Recently, I had a student athlete, currently a multisport athlete in high school, ask me some questions about how playing more than one sport in high school and college would positively or negatively impact her recruiting process and the college experience. Many other athletes probably have similar questions about playing multiple sports. Here are some things to think about.
When, if at all, should I specialize and only play one sport?
How does being a multisport athlete affect my college recruiting outcome?
Is playing more than one sport in college even possible?
These are all great questions. Unfortunately, there are no easy answers because everyone’s situation is a little different, but there are important factors to consider when making a decision about being a multisport athlete.
There has been a lot of deliberation about this topic for many years. Some young athletes specialize when they are very young and others play multiple sports throughout high school, some even in college.
Hundreds of studies from people with years of experience have been published, yet there is still not one answer about when, or if you should, specialize.
In my own experience, I believe that multiple sports and cross-training have a positive effect on athletes, both physically and mentally, but there are times when specializing makes sense.
Here are a few of the benefits of not specializing too early.
Using different muscles in different activities helps us strengthen muscle groups and joint stability. If you only develop certain muscles in the same activities every day, you are likely to leave out some muscles, eventually causing imbalances and/or injuries later.
Playing the same sport from birth to college graduation is a long time. With the explosion of youth sports, some athletes are burned out by the time they get to college. Playing multiple sports gives the body a chance to recover.
Along with burnout, athletes need mental breaks. Changing sports helps create some change of scenery so that sports stay fresh.
If you're interested, check out some more information about the benefits of being a multisport athlete.
Being a multisport athlete can affect your recruiting process and outcome. Here are some positives and some challenges.
Great question. What if you are being recruited for two sports in college? Can you play two sports? Years ago, when athletic seasons were a little shorter, it was easier to consider playing two sports. Today, it is much harder. Still possible, but much harder. Seasons are longer and training has become a year-round process.
Here are some facts.
You are going to be extremely busy in college, no matter what college level you play. There are, however, different rules at different levels. For example, in Division I, coaches can work with you in the off-season, including the summers. Other divisions have more restrictions on when coaches can work with the players, allowing athletes to have more time to do other things.
You are going to need breaks in college. Your schedule is going to be rigorous, and it is going to push you out of your current comfort zone. Taking mental breaks is going to help you stay fresh. Starting as a freshman with two sports and academics is extremely challenging. Take a look at this guide: A Day In The Life Of A Student Athlete.

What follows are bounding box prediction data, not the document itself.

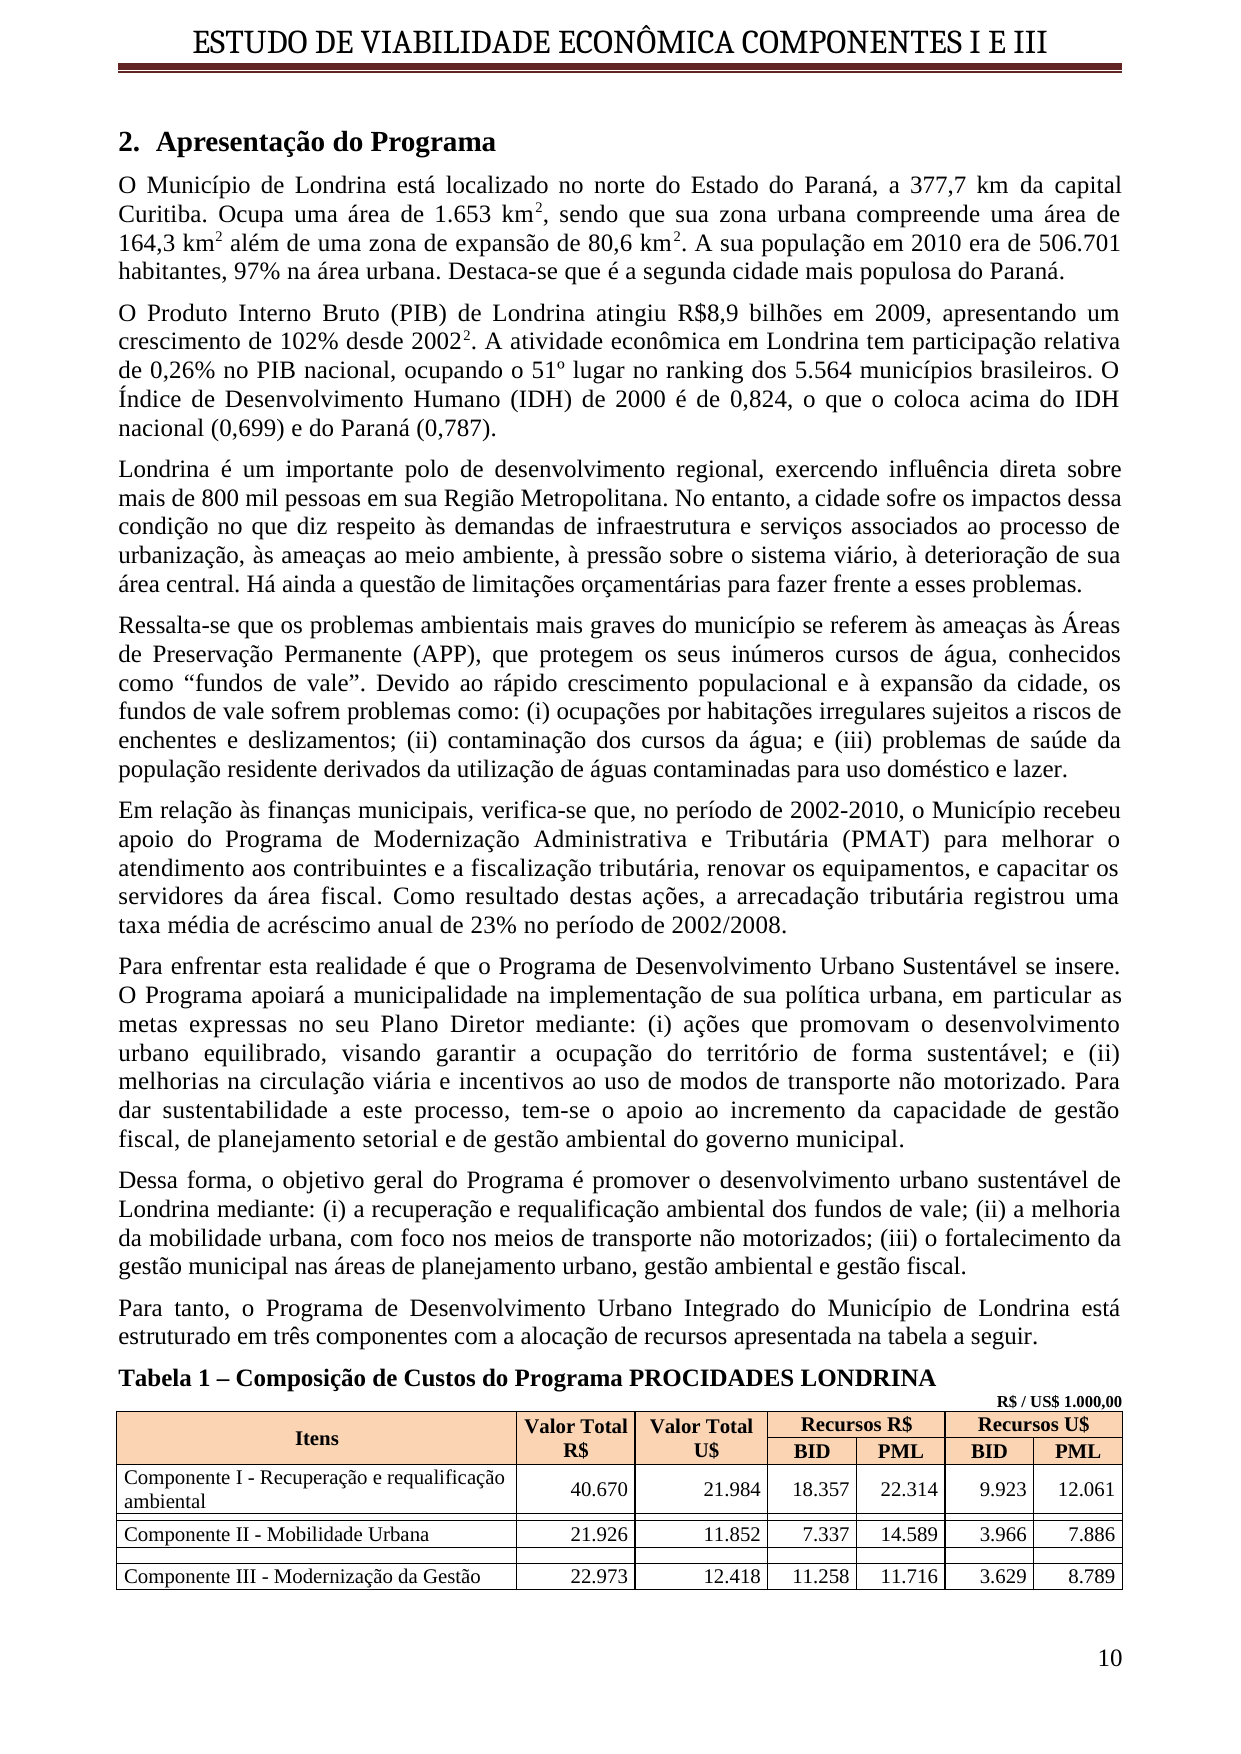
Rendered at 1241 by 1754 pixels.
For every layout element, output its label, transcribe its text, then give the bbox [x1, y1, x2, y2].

table_cell 9.923 [946, 1465, 1033, 1513]
table_cell 11.852 [636, 1521, 767, 1547]
table_header Valor Total U$ [636, 1412, 767, 1464]
table_cell 22.314 [857, 1465, 944, 1513]
text Tabela 1 – Composição de Custos do Programa PROCIDADES LONDRINA [118, 1363, 1122, 1391]
table_cell 40.670 [517, 1465, 634, 1513]
table_cell [117, 1514, 516, 1520]
table_cell 7.886 [1034, 1521, 1122, 1547]
text Para tanto, o Programa de Desenvolvimento Urbano Integrado do Município de Londrina está estruturado em três componentes com a alocação de recursos apresentada na tabela a seguir. [118, 1293, 1122, 1350]
table_header Valor Total R$ [517, 1412, 634, 1464]
table_cell 12.418 [636, 1564, 767, 1589]
table_cell 22.973 [517, 1564, 634, 1589]
subtitle Apresentação do Programa [118, 124, 1122, 158]
table_cell [517, 1514, 634, 1520]
table_cell [517, 1548, 634, 1563]
table_cell [946, 1514, 1033, 1520]
table_cell [768, 1548, 856, 1563]
table_cell 14.589 [857, 1521, 944, 1547]
table_cell [1034, 1514, 1122, 1520]
table_cell [857, 1548, 944, 1563]
table_cell Componente I - Recuperação e requalificação ambiental [117, 1465, 516, 1513]
table_cell 11.716 [857, 1564, 944, 1589]
table_header Recursos R$ [768, 1412, 944, 1437]
table_cell [768, 1514, 856, 1520]
text R$ / US$ 1.000,00 [118, 1391, 1122, 1411]
text O Produto Interno Bruto (PIB) de Londrina atingiu R$8,9 bilhões em 2009, apresentando um crescimento de 102% desde 20022. A atividade econômica em Londrina tem participação relativa de 0,26% no PIB nacional, ocupando o 51º lugar no ranking dos 5.564 municípios brasileiros. O Índice de Desenvolvimento Humano (IDH) de 2000 é de 0,824, o que o coloca acima do IDH nacional (0,699) e do Paraná (0,787). [118, 298, 1122, 441]
table_cell 8.789 [1034, 1564, 1122, 1589]
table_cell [117, 1564, 516, 1589]
text Londrina é um importante polo de desenvolvimento regional, exercendo influência direta sobre mais de 800 mil pessoas em sua Região Metropolitana. No entanto, a cidade sofre os impactos dessa condição no que diz respeito às demandas de infraestrutura e serviços associados ao processo de urbanização, às ameaças ao meio ambiente, à pressão sobre o sistema viário, à deterioração de sua área central. Há ainda a questão de limitações orçamentárias para fazer frente a esses problemas. [118, 454, 1122, 598]
table_cell BID [768, 1438, 856, 1464]
table_cell [1034, 1548, 1122, 1563]
table_cell [117, 1548, 516, 1563]
table_cell 3.629 [946, 1564, 1033, 1589]
table_cell 7.337 [768, 1521, 856, 1547]
table_cell [857, 1514, 944, 1520]
text Dessa forma, o objetivo geral do Programa é promover o desenvolvimento urbano sustentável de Londrina mediante: (i) a recuperação e requalificação ambiental dos fundos de vale; (ii) a melhoria da mobilidade urbana, com foco nos meios de transporte não motorizados; (iii) o fortalecimento da gestão municipal nas áreas de planejamento urbano, gestão ambiental e gestão fiscal. [118, 1165, 1122, 1280]
table_header Itens [117, 1412, 516, 1464]
table_cell 21.926 [517, 1521, 634, 1547]
text Em relação às finanças municipais, verifica-se que, no período de 2002-2010, o Município recebeu apoio do Programa de Modernização Administrativa e Tributária (PMAT) para melhorar o atendimento aos contribuintes e a fiscalização tributária, renovar os equipamentos, e capacitar os servidores da área fiscal. Como resultado destas ações, a arrecadação tributária registrou uma taxa média de acréscimo anual de 23% no período de 2002/2008. [118, 795, 1122, 939]
table_cell 12.061 [1034, 1465, 1122, 1513]
table_cell PML [857, 1438, 944, 1464]
table_cell PML [1034, 1438, 1122, 1464]
table_cell 11.258 [768, 1564, 856, 1589]
table_cell 18.357 [768, 1465, 856, 1513]
table_cell [946, 1548, 1033, 1563]
text O Município de Londrina está localizado no norte do Estado do Paraná, a 377,7 km da capital Curitiba. Ocupa uma área de 1.653 km2, sendo que sua zona urbana compreende uma área de 164,3 km2 além de uma zona de expansão de 80,6 km2. A sua população em 2010 era de 506.701 habitantes, 97% na área urbana. Destaca-se que é a segunda cidade mais populosa do Paraná. [118, 170, 1122, 285]
table_cell Componente II - Mobilidade Urbana [117, 1521, 516, 1547]
table_cell [636, 1514, 767, 1520]
table_cell BID [946, 1438, 1033, 1464]
text Para enfrentar esta realidade é que o Programa de Desenvolvimento Urbano Sustentável se insere. O Programa apoiará a municipalidade na implementação de sua política urbana, em particular as metas expressas no seu Plano Diretor mediante: (i) ações que promovam o desenvolvimento urbano equilibrado, visando garantir a ocupação do território de forma sustentável; e (ii) melhorias na circulação viária e incentivos ao uso de modos de transporte não motorizado. Para dar sustentabilidade a este processo, tem-se o apoio ao incremento da capacidade de gestão fiscal, de planejamento setorial e de gestão ambiental do governo municipal. [118, 951, 1122, 1153]
table_cell 21.984 [636, 1465, 767, 1513]
table_cell [636, 1548, 767, 1563]
table_header Recursos U$ [946, 1412, 1122, 1437]
table_cell 3.966 [946, 1521, 1033, 1547]
text Ressalta-se que os problemas ambientais mais graves do município se referem às ameaças às Áreas de Preservação Permanente (APP), que protegem os seus inúmeros cursos de água, conhecidos como “fundos de vale”. Devido ao rápido crescimento populacional e à expansão da cidade, os fundos de vale sofrem problemas como: (i) ocupações por habitações irregulares sujeitos a riscos de enchentes e deslizamentos; (ii) contaminação dos cursos da água; e (iii) problemas de saúde da população residente derivados da utilização de águas contaminadas para uso doméstico e lazer. [118, 610, 1122, 783]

College coaches do not have an easy time sharing you with other coaches and sports. Certainly, everyone wants you to enjoy your college experience, but coaches' jobs rely on you being completely invested in their sport. It will be tough to do that when practices, seasons and commitments of playing two sports overlap.

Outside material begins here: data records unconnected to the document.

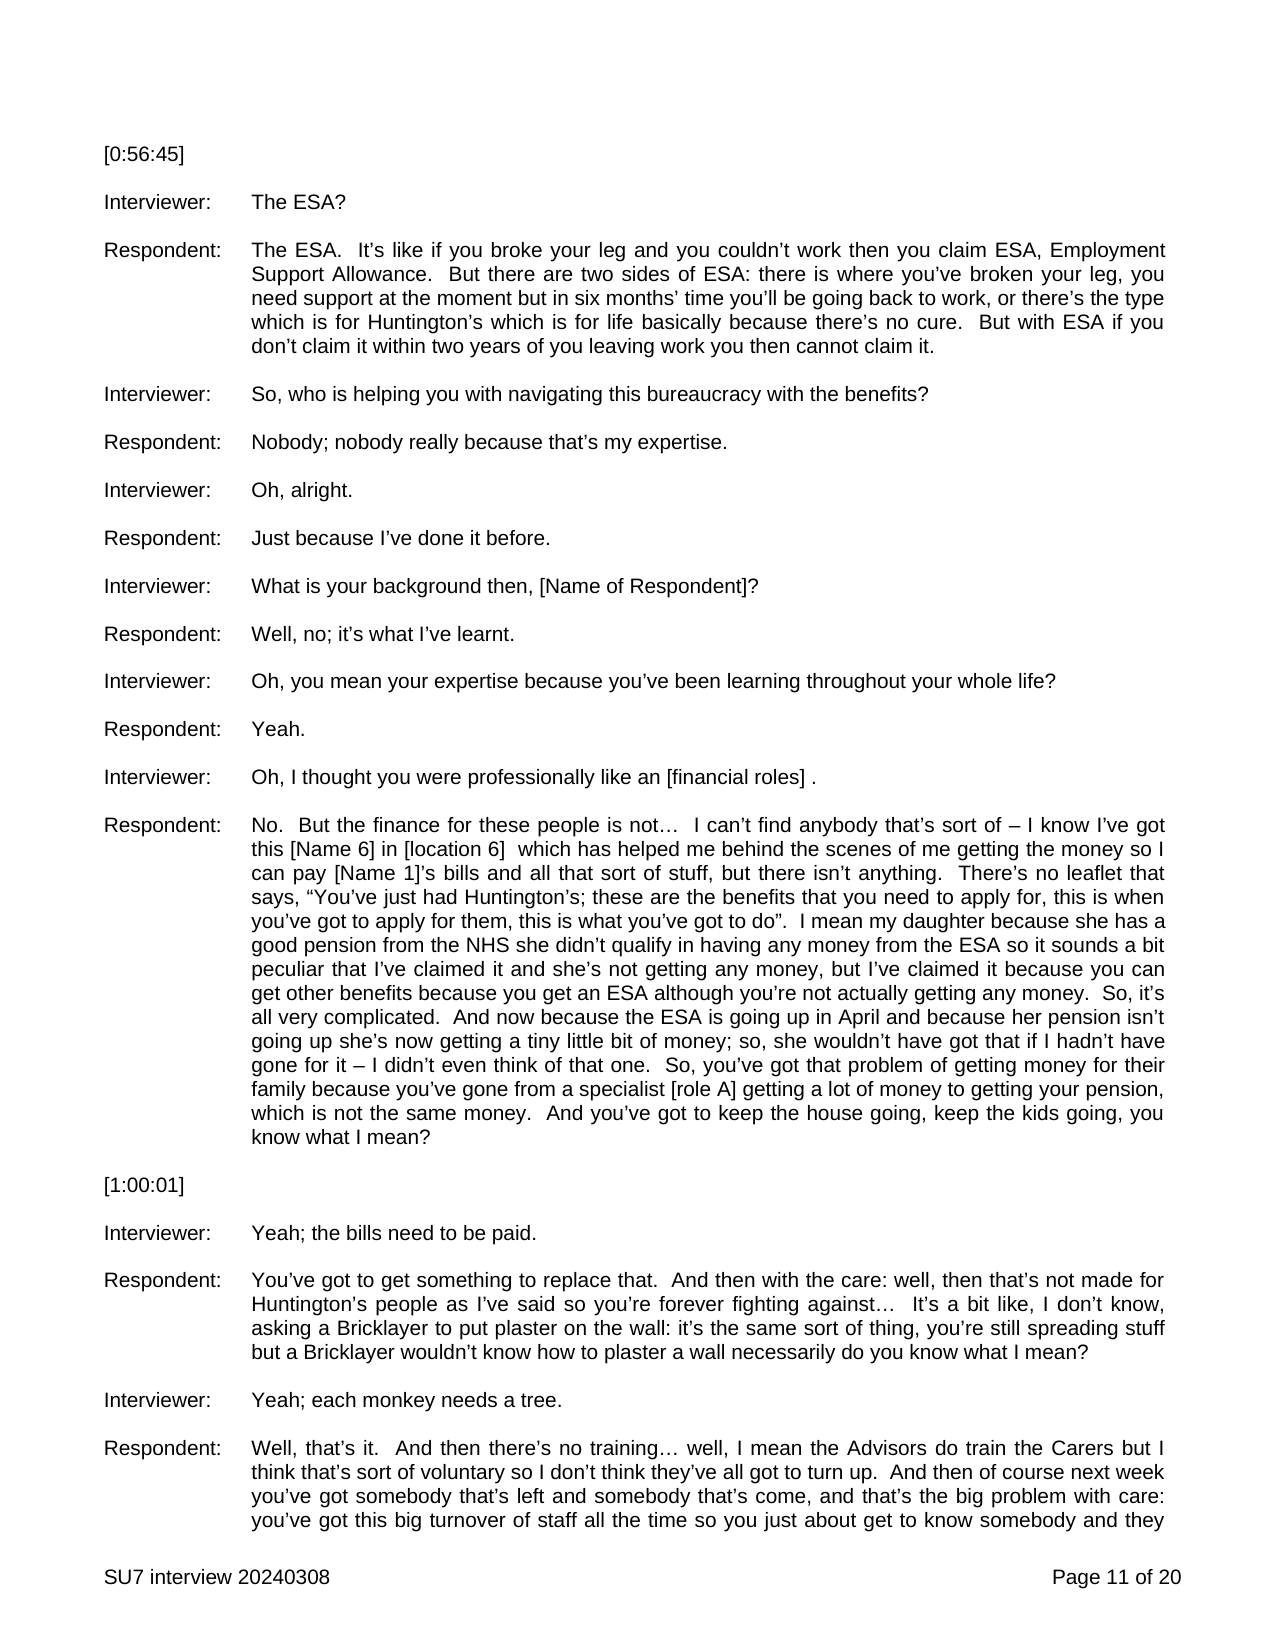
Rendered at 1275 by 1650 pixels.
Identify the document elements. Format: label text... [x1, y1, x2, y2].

text Interviewer: Oh, alright. [103, 478, 1167, 502]
text Interviewer: So, who is helping you with navigating this bureaucracy with the benefits? [103, 382, 1167, 406]
text Respondent: No. But the finance for these people is not… I can’t find anybody that’s sort of – I know I’ve got this [Name 6] in [location 6] which has helped me behind the scenes of me getting the money so I can pay [Name 1]’s bills and all that sort of stuff, but there isn’t anything. There’s no leaflet that says, “You’ve just had Huntington’s; these are the benefits that you need to apply for, this is when you’ve got to apply for them, this is what you’ve got to do”. I mean my daughter because she has a good pension from the NHS she didn’t qualify in having any money from the ESA so it sounds a bit peculiar that I’ve claimed it and she’s not getting any money, but I’ve claimed it because you can get other benefits because you get an ESA although you’re not actually getting any money. So, it’s all very complicated. And now because the ESA is going up in April and because her pension isn’t going up she’s now getting a tiny little bit of money; so, she wouldn’t have got that if I hadn’t have gone for it – I didn’t even think of that one. So, you’ve got that problem of getting money for their family because you’ve gone from a specialist [role A] getting a lot of money to getting your pension, which is not the same money. And you’ve got to keep the house going, keep the kids going, you know what I mean? [103, 813, 1167, 1148]
text [1:00:01] [103, 1172, 1167, 1196]
text Respondent: You’ve got to get something to replace that. And then with the care: well, then that’s not made for Huntington’s people as I’ve said so you’re forever fighting against… It’s a bit like, I don’t know, asking a Bricklayer to put plaster on the wall: it’s the same sort of thing, you’re still spreading stuff but a Bricklayer wouldn’t know how to plaster a wall necessarily do you know what I mean? [103, 1268, 1167, 1364]
text [0:56:45] [103, 142, 1167, 166]
text Respondent: Well, no; it’s what I’ve learnt. [103, 621, 1167, 645]
text Respondent: The ESA. It’s like if you broke your leg and you couldn’t work then you claim ESA, Employment Support Allowance. But there are two sides of ESA: there is where you’ve broken your leg, you need support at the moment but in six months’ time you’ll be going back to work, or there’s the type which is for Huntington’s which is for life basically because there’s no cure. But with ESA if you don’t claim it within two years of you leaving work you then cannot claim it. [103, 238, 1167, 358]
text Interviewer: What is your background then, [Name of Respondent]? [103, 573, 1167, 597]
text Respondent: Yeah. [103, 717, 1167, 741]
text Interviewer: Yeah; each monkey needs a tree. [103, 1388, 1167, 1412]
text Interviewer: The ESA? [103, 190, 1167, 214]
text Respondent: Nobody; nobody really because that’s my expertise. [103, 430, 1167, 454]
text Respondent: Just because I’ve done it before. [103, 526, 1167, 549]
text Interviewer: Yeah; the bills need to be paid. [103, 1220, 1167, 1244]
text Interviewer: Oh, you mean your expertise because you’ve been learning throughout your whole life? [103, 669, 1167, 693]
text Interviewer: Oh, I thought you were professionally like an [financial roles] . [103, 765, 1167, 789]
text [103, 1436, 1167, 1532]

You used to be able to possibly play a fall sport and then a spring sport. The seasons were opposite. Today, fall sports, like golf, track, volleyball and softball, all have fall and spring seasons, so those athletes are busy in both seasons and then train in the winter. Winter seasons overlap with both fall and spring seasons. This overlap makes it difficult to be fully present in two sports.

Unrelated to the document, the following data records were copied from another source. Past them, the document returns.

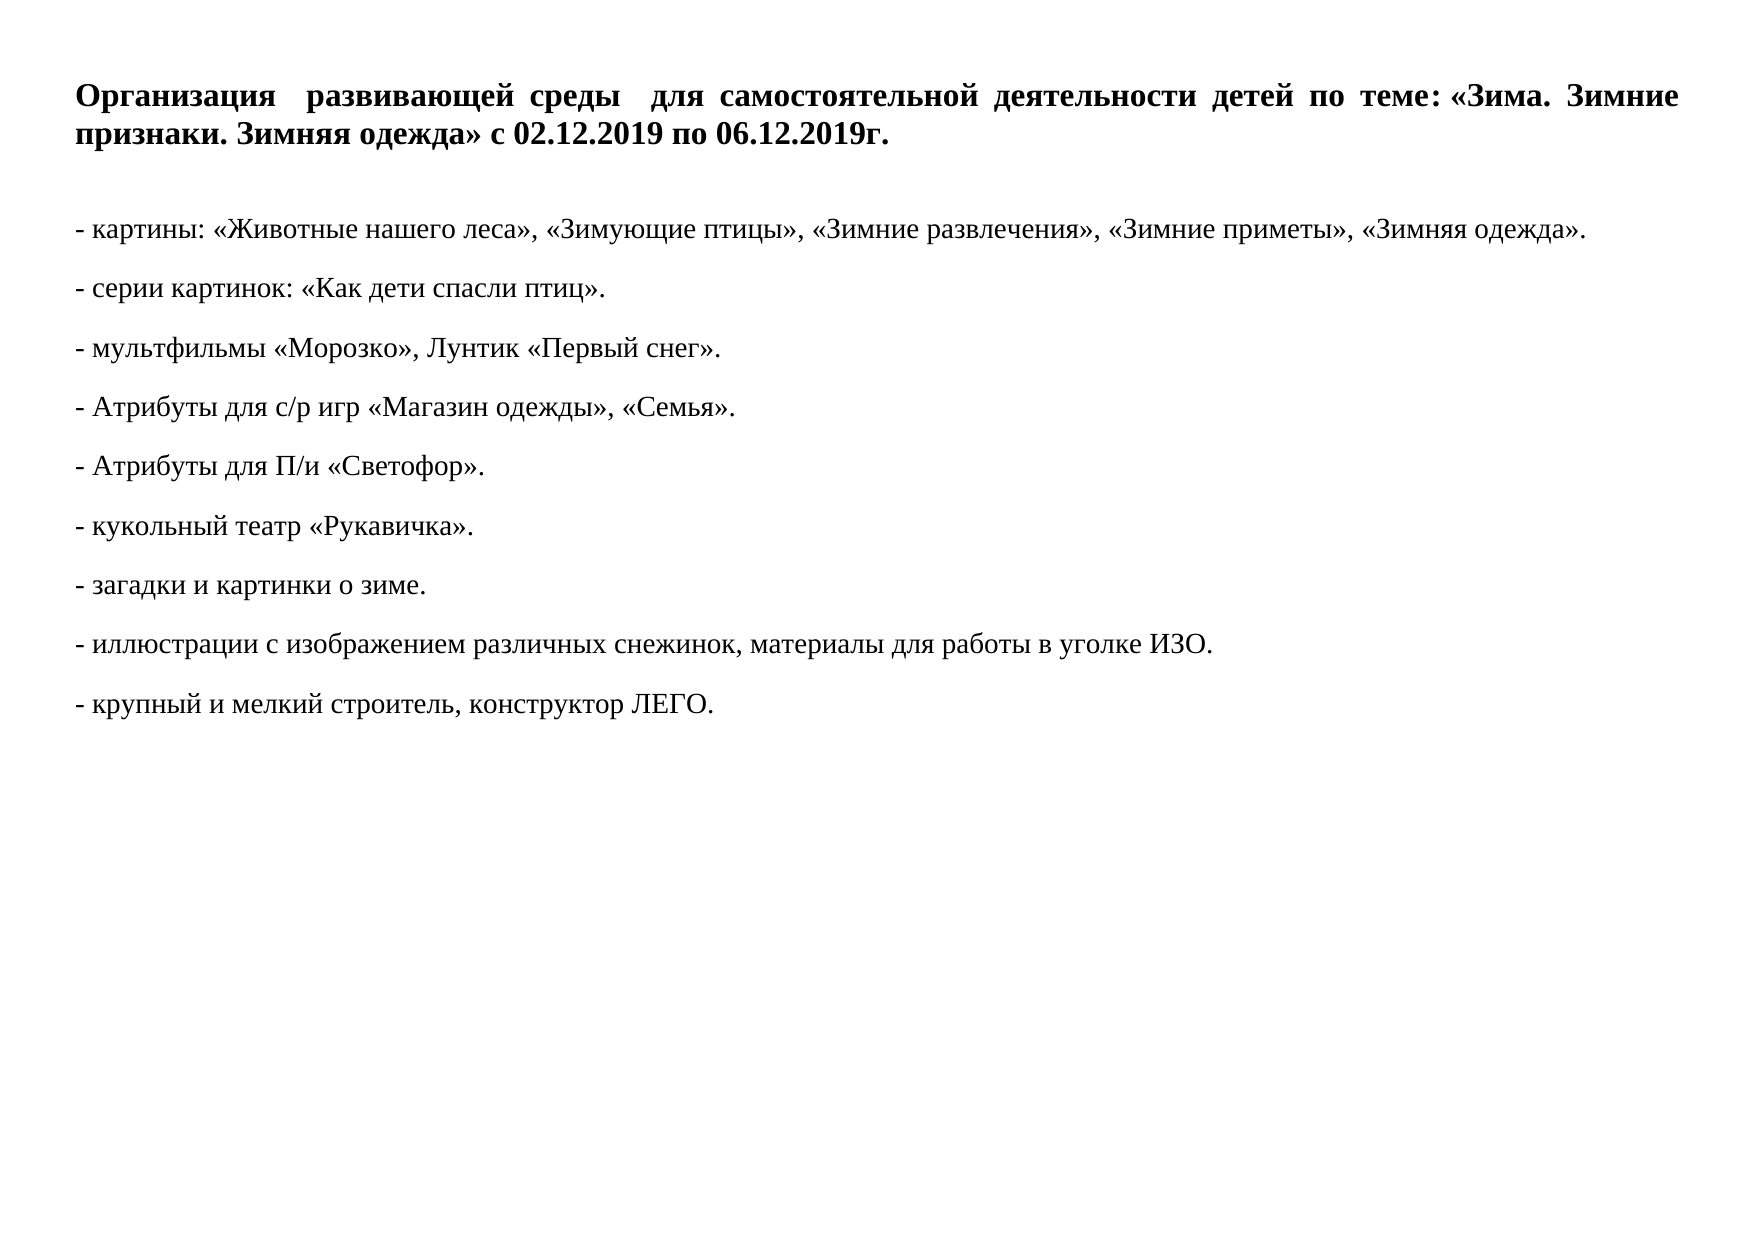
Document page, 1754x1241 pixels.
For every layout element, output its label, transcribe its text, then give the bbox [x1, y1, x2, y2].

text - загадки и картинки о зиме. [75, 567, 1679, 601]
text - Атрибуты для П/и «Светофор». [75, 448, 1679, 482]
text - мультфильмы «Морозко», Лунтик «Первый снег». [75, 330, 1679, 363]
text - крупный и мелкий строитель, конструктор ЛЕГО. [75, 686, 1679, 719]
text - иллюстрации с изображением различных снежинок, материалы для работы в уголке ИЗО. [75, 627, 1679, 660]
text Организация развивающей среды для самостоятельной деятельности детей по теме: «Зима. Зимние признаки. Зимняя одежда» с 02.12.2019 по 06.12.2019г. [75, 75, 1679, 152]
text - кукольный театр «Рукавичка». [75, 508, 1679, 541]
text - картины: «Животные нашего леса», «Зимующие птицы», «Зимние развлечения», «Зимние приметы», «Зимняя одежда». [75, 211, 1679, 244]
text - Атрибуты для с/р игр «Магазин одежды», «Семья». [75, 389, 1679, 423]
text - серии картинок: «Как дети спасли птиц». [75, 270, 1679, 304]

If it were me, I would choose one sport in college and go for it. Invest fully in that sport and use what breaks you get from that sport to mentally recharge, network, study and prepare for your career after sports are over.
If you still think you might want to try two sports in college, I would say choose a college and coach where there are time restrictions for coaches in different sports and where you can still manage academics with a double load of playing two sports.